Moins connue pour ses activités e-business, Sopra
est avant tout l'une des grandes SSII françaises,
spécialisée dans les secteurs de la banque
et des télécommunications. Dirigée
par Pierre Thauron, la direction e-business a pour but d'aider
l'ensemble du groupe à mettre en oeuvre des solutions
de mise en relation électronique d'un utilisateur,
qu'ils soient client, fournisseur, collaborateur ou partenaire,
avec un système d'information. Sopra, qui représente
4.200 personnes, a réalisé en 1999 un
CA de 2,1 milliards de francs.

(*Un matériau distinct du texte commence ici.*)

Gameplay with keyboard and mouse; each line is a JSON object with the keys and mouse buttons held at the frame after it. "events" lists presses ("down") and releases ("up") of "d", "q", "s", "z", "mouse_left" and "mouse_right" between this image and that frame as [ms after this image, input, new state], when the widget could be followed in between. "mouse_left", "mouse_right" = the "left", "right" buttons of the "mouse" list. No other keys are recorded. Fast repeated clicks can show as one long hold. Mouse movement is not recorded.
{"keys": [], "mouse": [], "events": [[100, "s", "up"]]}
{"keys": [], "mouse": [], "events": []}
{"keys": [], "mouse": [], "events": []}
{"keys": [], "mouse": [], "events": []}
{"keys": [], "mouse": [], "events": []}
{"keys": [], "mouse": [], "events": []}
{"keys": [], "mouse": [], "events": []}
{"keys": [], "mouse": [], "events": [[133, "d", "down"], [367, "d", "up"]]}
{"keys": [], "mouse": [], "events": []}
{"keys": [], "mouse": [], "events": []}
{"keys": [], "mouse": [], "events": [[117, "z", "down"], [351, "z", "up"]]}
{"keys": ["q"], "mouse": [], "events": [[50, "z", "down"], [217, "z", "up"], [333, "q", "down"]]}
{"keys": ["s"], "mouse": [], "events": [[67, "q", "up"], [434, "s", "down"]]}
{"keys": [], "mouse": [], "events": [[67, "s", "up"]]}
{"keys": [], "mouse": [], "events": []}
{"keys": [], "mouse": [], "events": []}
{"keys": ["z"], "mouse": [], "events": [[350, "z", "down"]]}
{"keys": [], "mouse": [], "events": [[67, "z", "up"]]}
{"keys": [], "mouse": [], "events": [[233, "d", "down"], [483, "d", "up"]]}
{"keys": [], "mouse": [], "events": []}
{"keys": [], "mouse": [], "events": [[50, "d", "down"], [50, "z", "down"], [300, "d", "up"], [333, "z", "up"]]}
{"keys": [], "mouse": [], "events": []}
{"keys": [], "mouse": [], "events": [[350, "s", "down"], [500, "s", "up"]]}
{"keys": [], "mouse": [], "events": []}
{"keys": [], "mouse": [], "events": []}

Elle espère atteindre
3 milliards de francs en 2000, dont près de
650 millions en provenance des activités e-business.
Propos recueillis le 7 juin 2000 par François
Morel
JDNet
Solutions : Que représente l'e-business pour Sopra
?
Pierre Thauron : L'e-business n'est pas restreint
chez nous à la commercialisation de produits et services.
La notion la plus importante est de faire communiquer un
frontal de communication avec le back-office d'une entreprise.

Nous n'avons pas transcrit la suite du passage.